Здесь точно не найти того, что мне нужно – еды. Сворачиваю в сторону от набережной – к зданию церкви и ратуши. К городской площади.
На площади валяются трупы. Они гниют и воняют. Их много, очень много – почему-то все рано или поздно приходят сюда, к собору, который считался красивейшим зданием от Эльбы до Вислы, чтобы здесь встретить свою смерть. Впрочем, врядли кто-то из них желал помолиться напоследок. Все в городе хотели только одного – добыть пищу. Как угодно. Думаю, и сам святой Габриэль превратился бы здесь в обезумевшее животное, в котором бы не осталось ничего не то что святого, а и просто человеческого.

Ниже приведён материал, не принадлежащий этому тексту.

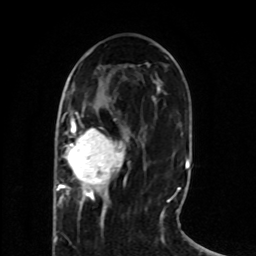
Breast MRI (dynamic contrast-enhanced), one axial slice; position 31 of 80 along the scan axis; cropped to one breast; dynamic contrast-enhanced series, time point 2 of 8 at this slice position (early post-contrast); 1.5 T; TE 4.2 ms, TR 7 ms; 256 × 256 image matrix, field of view 165 × 165 mm. Female patient.
Outlined on this slice (semi-automatic segmentation, software-assisted and operator-edited):
- enhancing-tissue mask used for the functional tumour volume (all voxels passing the contrast-enhancement thresholds inside the analysis volume; usually the tumour): bounding box <56,112,125,213> (left, top, right, bottom; pixels)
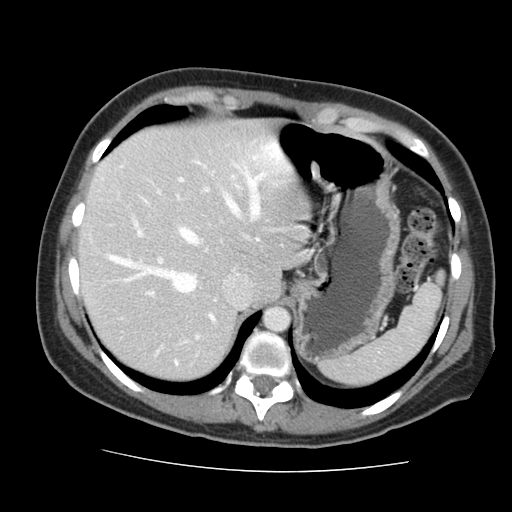
Contrast-enhanced abdominal CT, one axial slice. 120 kVp. Soft-tissue window (W 400 / L 40 HU). 512 × 512 image matrix. Case-level facts recorded for this patient, not image findings: patient: male, age 58 years at operation; diagnosis: colorectal cancer liver metastases, imaged before liver resection; multiple liver metastases: no; largest metastasis: 2.8 cm; chemotherapy before resection: yes.
Outlined on this slice (manually delineated by an expert):
- hepatic veins: bounding box [x1, y1, x2, y2] px = [109, 173, 264, 293]
- liver: [81, 122, 306, 379]
- planned liver remnant (the part of the liver to remain after resection): [81, 122, 306, 379]
- portal vein (with intrahepatic branches): [107, 175, 240, 365]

…Впрочем, пастор церкви святого Габриэля Отто Штайнер сохранил свою моральность. Он лечил больных – был иммунным против оспы, как и я – проповедовал, взывал к людям, к их человечности. Но как раз человечности-то в горожанах уже и не осталось. Те, кто пришел на городскую площадь в день Троицы, не стали слушать проповедей, не стали возносить молитв. Они убили Штайнера. И съели.

Я подхожу к дверям ратуши, вхожу внутрь, туда, где раньше был продовольственный склад. На полу лежит труп Гертруды Вёсберг, секретаря бургомистра. Ее убили еще раньше, чем Отто Штайнера, когда она не захотела пускать людей в помещение склада. Но люди хотели есть. Впрочем, смерть фрау Вёсберг оказалась напрасной – склад был пуст. Около трупа крысенок, покрытый оспинами, потешно чистит мордочку, стоя на задних лапках. Потом снова принимается за обед.

… Люди, которые убили эту женщину, не стали ее есть. Наверное тогда в них еще оставалось что-то… А может просто мясо показалось им слишком старым…

Захожу на склад, осматриваю полки, ящики, бочки. Ничего. Но тут вижу в темноте, заслоненную большим перевернутым шкафом, дверку. Пытаюсь отодвинуть шкаф, но чертова зараза оказался слишком тяжелым для меня. Силы уже совсем не те. Голод дает о себе знать. Но за поясом у меня есть топор.

На улицах города, где все превратились в обезумевших сволочей, ходить безоружным равносильно смерти. А может и чему похуже.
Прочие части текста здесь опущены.